─── EXCERPT PROVIDED

In Benn v. Thomas, the appellate court determined that the eggshell rule should have been applied to a case in which a man had a heart attack and died after being bruised in the chest during a rear-end car accident.

==Australian cases==
In the Australian case of Nader v Urban Transit Authority of NSW, the plaintiff was a 10-year-old boy who struck his head on a bus stop pole while alighting from a slowly moving bus. He developed a rare psychological condition known as Ganser Syndrome. The defendant argued that the illness resulted from his family's response to the accident. McHugh JA said (at 537), "The defendant must take the plaintiff with all his weaknesses, beliefs and reactions as well as his capacities and attributes, physical, social and economic. If the result of an accident is that a ten year old boy reacts to his parents’ concern over his injuries and develops an hysterical condition, no reason of justice, morality or entrenched principle appears to me to prevent his recovery of compensation."

In the Australian case of Kavanagh v Akhtar, the court held the tortfeasor should take into account the plaintiff's family and cultural setting. Equality before the law puts a heavy onus on the person who would argue that the "unusual" reaction of an injured plaintiff should be disregarded because a minority religious or cultural situation may not have been foreseeable.

──────
─── RAW DATA

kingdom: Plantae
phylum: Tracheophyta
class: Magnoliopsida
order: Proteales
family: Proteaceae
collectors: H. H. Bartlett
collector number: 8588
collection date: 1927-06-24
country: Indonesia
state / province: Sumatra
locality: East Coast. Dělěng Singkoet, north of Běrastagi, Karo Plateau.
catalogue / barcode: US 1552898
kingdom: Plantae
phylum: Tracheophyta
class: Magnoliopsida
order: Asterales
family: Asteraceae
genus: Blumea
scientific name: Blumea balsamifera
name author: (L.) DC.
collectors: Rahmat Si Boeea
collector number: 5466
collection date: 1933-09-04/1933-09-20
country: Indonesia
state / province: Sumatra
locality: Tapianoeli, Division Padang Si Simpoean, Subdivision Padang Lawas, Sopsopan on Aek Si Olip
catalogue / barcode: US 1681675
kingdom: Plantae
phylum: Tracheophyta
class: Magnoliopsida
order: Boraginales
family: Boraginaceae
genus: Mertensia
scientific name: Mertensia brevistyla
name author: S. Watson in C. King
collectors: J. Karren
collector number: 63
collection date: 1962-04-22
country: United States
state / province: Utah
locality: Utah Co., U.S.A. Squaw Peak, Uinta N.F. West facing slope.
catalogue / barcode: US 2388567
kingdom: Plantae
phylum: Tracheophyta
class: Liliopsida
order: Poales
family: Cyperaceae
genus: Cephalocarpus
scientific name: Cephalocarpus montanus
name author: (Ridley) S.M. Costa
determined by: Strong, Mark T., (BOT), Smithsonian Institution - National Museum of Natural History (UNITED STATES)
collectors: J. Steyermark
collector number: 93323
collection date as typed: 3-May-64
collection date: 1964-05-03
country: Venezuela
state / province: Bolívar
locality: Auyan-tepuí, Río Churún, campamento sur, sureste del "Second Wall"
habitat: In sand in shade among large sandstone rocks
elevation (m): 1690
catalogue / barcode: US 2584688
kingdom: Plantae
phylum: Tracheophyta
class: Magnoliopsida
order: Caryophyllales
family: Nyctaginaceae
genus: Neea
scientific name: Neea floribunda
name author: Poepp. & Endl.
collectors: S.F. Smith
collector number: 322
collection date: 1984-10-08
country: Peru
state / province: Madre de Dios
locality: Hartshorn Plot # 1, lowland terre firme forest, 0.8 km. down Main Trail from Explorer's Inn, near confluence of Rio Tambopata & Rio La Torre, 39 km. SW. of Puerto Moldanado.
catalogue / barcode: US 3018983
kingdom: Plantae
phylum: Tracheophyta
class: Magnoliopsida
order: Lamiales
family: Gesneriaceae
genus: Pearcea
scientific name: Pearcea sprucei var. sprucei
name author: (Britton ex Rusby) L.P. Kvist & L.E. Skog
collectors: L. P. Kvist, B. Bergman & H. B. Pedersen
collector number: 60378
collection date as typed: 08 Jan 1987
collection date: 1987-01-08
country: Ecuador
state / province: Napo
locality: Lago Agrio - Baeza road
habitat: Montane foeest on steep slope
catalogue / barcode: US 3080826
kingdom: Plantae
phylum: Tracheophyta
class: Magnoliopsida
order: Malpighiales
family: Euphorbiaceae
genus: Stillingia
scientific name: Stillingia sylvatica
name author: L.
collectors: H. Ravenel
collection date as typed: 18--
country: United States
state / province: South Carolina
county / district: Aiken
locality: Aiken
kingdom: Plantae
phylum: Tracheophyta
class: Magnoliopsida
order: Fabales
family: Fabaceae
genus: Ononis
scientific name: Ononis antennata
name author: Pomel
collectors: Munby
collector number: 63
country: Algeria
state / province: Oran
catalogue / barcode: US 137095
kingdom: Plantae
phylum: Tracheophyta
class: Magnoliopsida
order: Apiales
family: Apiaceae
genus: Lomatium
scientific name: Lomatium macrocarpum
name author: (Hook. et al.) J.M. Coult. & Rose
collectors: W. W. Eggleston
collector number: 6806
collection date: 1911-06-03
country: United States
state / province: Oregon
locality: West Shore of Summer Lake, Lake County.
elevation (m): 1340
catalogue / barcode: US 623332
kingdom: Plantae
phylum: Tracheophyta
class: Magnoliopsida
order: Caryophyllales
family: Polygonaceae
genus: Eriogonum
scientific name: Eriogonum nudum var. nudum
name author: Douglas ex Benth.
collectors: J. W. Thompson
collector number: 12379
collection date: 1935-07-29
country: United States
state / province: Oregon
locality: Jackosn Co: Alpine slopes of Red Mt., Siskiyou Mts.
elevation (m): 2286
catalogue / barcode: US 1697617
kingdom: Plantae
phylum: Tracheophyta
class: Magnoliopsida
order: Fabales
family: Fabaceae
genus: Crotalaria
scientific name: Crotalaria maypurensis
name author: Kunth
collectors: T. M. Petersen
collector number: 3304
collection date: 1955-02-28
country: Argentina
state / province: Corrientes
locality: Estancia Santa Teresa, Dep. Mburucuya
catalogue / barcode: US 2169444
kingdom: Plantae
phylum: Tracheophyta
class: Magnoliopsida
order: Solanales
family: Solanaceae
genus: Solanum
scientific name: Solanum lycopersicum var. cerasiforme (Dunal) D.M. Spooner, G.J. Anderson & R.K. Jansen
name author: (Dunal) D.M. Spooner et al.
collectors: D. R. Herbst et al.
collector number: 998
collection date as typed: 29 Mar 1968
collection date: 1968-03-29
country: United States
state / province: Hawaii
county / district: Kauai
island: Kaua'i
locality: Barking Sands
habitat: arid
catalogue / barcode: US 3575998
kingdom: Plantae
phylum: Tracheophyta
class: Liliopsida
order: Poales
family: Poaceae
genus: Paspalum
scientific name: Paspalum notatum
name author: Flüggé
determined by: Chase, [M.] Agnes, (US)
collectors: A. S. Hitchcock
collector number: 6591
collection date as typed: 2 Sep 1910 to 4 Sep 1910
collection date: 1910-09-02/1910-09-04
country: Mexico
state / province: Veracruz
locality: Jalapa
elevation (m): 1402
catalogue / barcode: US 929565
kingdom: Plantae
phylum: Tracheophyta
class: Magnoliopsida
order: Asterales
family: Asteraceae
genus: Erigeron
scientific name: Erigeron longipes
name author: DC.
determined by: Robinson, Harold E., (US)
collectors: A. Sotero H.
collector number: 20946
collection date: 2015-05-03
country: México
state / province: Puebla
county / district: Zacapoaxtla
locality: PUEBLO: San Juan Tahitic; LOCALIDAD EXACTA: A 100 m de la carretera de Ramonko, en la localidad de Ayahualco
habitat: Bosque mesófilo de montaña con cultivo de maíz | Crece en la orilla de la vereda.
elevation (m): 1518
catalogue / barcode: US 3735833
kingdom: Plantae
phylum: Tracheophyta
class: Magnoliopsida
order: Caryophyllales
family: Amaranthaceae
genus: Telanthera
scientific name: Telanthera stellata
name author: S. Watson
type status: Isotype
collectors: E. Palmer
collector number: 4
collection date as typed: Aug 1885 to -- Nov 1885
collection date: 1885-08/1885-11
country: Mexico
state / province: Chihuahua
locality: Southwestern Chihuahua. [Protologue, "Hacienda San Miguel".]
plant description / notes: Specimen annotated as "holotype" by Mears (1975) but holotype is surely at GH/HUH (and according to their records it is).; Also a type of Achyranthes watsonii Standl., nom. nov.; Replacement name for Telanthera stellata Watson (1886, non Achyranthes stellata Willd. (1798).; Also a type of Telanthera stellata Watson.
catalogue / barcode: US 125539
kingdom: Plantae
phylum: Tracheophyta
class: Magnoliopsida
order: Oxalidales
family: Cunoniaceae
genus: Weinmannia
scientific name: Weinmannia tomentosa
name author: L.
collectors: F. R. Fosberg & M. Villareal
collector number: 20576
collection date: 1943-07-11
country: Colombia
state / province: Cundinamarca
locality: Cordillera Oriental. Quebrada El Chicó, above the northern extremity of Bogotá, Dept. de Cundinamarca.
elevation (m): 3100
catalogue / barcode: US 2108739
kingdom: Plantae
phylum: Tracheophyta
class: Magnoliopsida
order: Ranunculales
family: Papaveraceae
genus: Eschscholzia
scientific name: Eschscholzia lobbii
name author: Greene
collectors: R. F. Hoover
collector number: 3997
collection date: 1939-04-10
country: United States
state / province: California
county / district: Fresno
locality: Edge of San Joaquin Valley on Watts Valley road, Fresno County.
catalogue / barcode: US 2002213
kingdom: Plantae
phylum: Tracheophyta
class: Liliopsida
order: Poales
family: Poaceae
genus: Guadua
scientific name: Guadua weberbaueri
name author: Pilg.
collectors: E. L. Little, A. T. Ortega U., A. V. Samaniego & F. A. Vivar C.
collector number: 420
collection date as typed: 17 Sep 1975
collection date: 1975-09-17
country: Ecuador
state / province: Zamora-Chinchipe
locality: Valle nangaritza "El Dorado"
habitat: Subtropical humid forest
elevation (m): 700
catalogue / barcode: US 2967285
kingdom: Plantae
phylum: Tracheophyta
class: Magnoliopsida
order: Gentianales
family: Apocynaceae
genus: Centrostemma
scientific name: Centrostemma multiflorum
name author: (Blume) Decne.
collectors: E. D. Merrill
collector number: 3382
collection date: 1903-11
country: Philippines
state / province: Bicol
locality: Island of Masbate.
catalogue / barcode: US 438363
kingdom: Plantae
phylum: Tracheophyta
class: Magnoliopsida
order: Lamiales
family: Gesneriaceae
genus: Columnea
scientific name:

──────

EXERCISE REQUIREMENTS:
a – In the excerpt on the eggshell rule, what condition did the plaintiff in Nader v Urban Transit Authority of NSW develop?
b – Reproduce the eggshell-rule excerpt word for word, from "In the Australian case of Kavanagh" to "have been foreseeable.".

ANSWERS TO THE EXERCISES:
a – He developed Ganser Syndrome, a rare psychological condition.

b –
In the Australian case of Kavanagh v Akhtar, the court held the tortfeasor should take into account the plaintiff's family and cultural setting. Equality before the law puts a heavy onus on the person who would argue that the "unusual" reaction of an injured plaintiff should be disregarded because a minority religious or cultural situation may not have been foreseeable.